§ **TASK OBJECTIVE**: From the first line to the last, restate every record word for word, leaving out the pictures.

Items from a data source
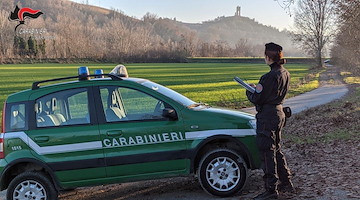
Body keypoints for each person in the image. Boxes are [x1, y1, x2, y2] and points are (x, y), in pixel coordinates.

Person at [246, 42, 295, 200]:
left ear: (268, 57)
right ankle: (286, 183)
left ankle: (270, 190)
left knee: (267, 152)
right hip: (279, 113)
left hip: (267, 116)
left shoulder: (268, 77)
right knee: (277, 149)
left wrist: (249, 90)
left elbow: (257, 98)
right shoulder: (285, 73)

§ **FINISHED EXERCISE**:
Body keypoints for each person in the image. Boxes are [x1, y1, x2, y2] and points are (x, y), in pixel coordinates.

Person at [246, 42, 295, 200]:
left ear: (268, 57)
right ankle: (286, 183)
left ankle: (270, 190)
left knee: (267, 152)
right hip: (279, 113)
left hip: (267, 116)
left shoulder: (268, 77)
right knee: (277, 149)
left wrist: (249, 90)
left elbow: (257, 98)
right shoulder: (285, 73)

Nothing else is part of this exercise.